Jan blew into a pink whistle that made no sound Vaughn could hear, but which Stopper responded to immediately. He dashed to the door leading to the office’s airlock, reared up on his hind legs, and howled several times into a speaker over the keypad, each howl distinct from the others. The door opened. Jan sealed herself inside the airlock, flooded the chamber with oxygen, then took the bottles into the office. She returned with a bag of biscuits, an omnipod, and a flexi-screen that detailed the Hesp’s terrain and animal territories in incredible detail.
“Interesting password,” Vaughn said.
“I taught him that.”
“Which reminds me—have you got a copy of the distress call?” he asked.
She patted the omnipod. “And the sat net’s visual recording of both ships’ approach.”

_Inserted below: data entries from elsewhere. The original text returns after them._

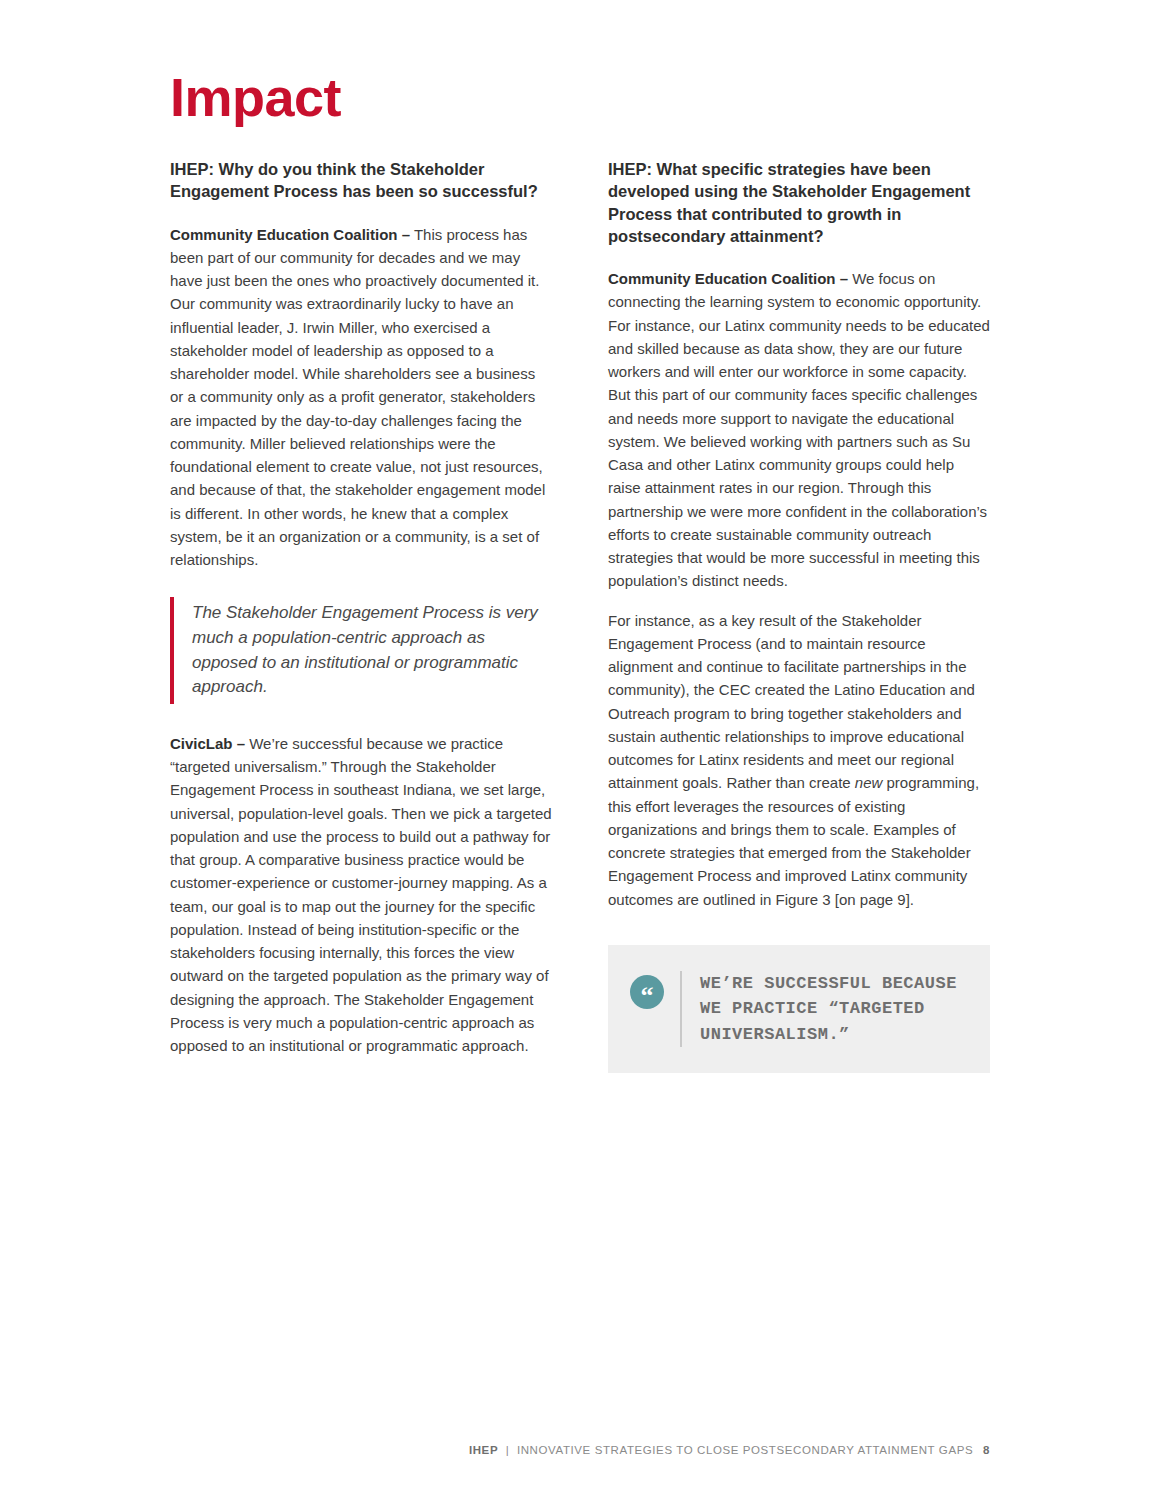Impact
IHEP: Why do you think the Stakeholder Engagement Process has been so successful?
Community Education Coalition – This process has been part of our community for decades and we may have just been the ones who proactively documented it. Our community was extraordinarily lucky to have an influential leader, J. Irwin Miller, who exercised a stakeholder model of leadership as opposed to a shareholder model. While shareholders see a business or a community only as a profit generator, stakeholders are impacted by the day-to-day challenges facing the community. Miller believed relationships were the foundational element to create value, not just resources, and because of that, the stakeholder engagement model is different. In other words, he knew that a complex system, be it an organization or a community, is a set of relationships.
The Stakeholder Engagement Process is very much a population-centric approach as opposed to an institutional or programmatic approach.
CivicLab – We’re successful because we practice “targeted universalism.” Through the Stakeholder Engagement Process in southeast Indiana, we set large, universal, population-level goals. Then we pick a targeted population and use the process to build out a pathway for that group. A comparative business practice would be customer-experience or customer-journey mapping. As a team, our goal is to map out the journey for the specific population. Instead of being institution-specific or the stakeholders focusing internally, this forces the view outward on the targeted population as the primary way of designing the approach. The Stakeholder Engagement Process is very much a population-centric approach as opposed to an institutional or programmatic approach.
IHEP: What specific strategies have been developed using the Stakeholder Engagement Process that contributed to growth in postsecondary attainment?
Community Education Coalition – We focus on connecting the learning system to economic opportunity. For instance, our Latinx community needs to be educated and skilled because as data show, they are our future workers and will enter our workforce in some capacity. But this part of our community faces specific challenges and needs more support to navigate the educational system. We believed working with partners such as Su Casa and other Latinx community groups could help raise attainment rates in our region. Through this partnership we were more confident in the collaboration’s efforts to create sustainable community outreach strategies that would be more successful in meeting this population’s distinct needs.
For instance, as a key result of the Stakeholder Engagement Process (and to maintain resource alignment and continue to facilitate partnerships in the community), the CEC created the Latino Education and Outreach program to bring together stakeholders and sustain authentic relationships to improve educational outcomes for Latinx residents and meet our regional attainment goals. Rather than create new programming, this effort leverages the resources of existing organizations and brings them to scale. Examples of concrete strategies that emerged from the Stakeholder Engagement Process and improved Latinx community outcomes are outlined in Figure 3 [on page 9].
“
We’re successful because we practice “targeted universalism.”
IHEP | Innovative Strategies to Close Postsecondary Attainment Gaps 8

“I didn’t know there were two ships.”
“It was in my report to ISPA.”
“You said approach. What about their entry and landing?”
“Nothing.”
“Why not?”
She shrugged, led the way across the compound. “I was hoping you might be able to figure that out.”
“Tell me everything en route,” he said. “As much detail as you can remember.”
“I’ll try. It was...confusing.”
“It always is.”
“How good are you, Vaughn? As a detective, I mean.”
“Why?”
“Because I should warn you, there are other things about these events that make no sense.”
“In that case—” He helped her pull the rusty garage doors fully open when the auto-control didn’t work, “I’m the best.”
Jan said nothing when he tripped over Stopper and fell in a dusty heap.